What you need to do: Below are the lines to check; count those holding the string "TCGA" and give only the number.

Data:
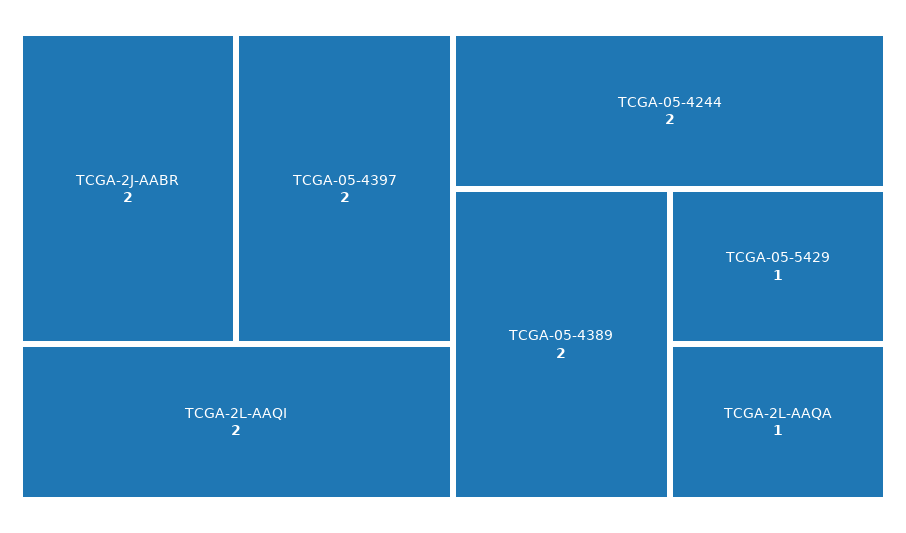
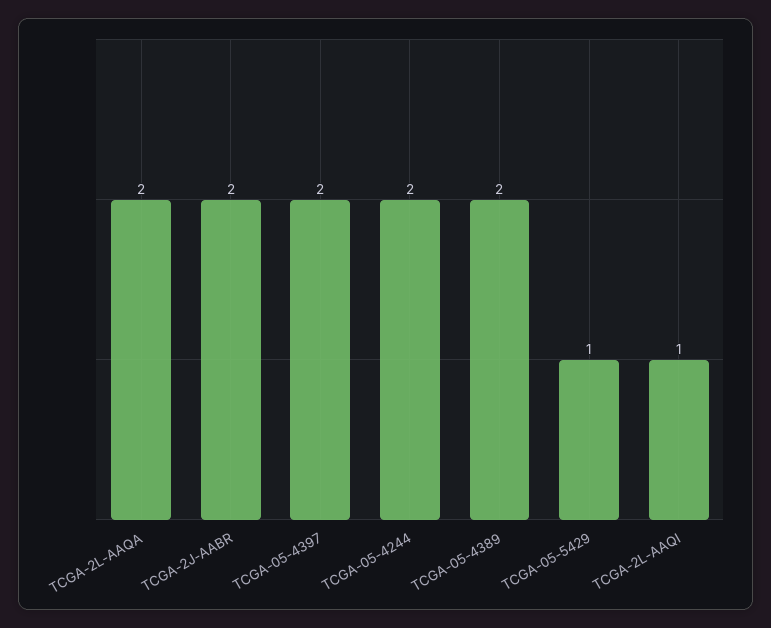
  {
    "TCGA-2J-AABR": 2,
    "TCGA-05-4397": 2,
-   "TCGA-2L-AAQI": 2,
+   "TCGA-2L-AAQI": 1,
    "TCGA-05-4244": 2,
    "TCGA-05-4389": 2,
    "TCGA-05-5429": 1,
-   "TCGA-2L-AAQA": 1
+   "TCGA-2L-AAQA": 2
  }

Solution for this exercise: 9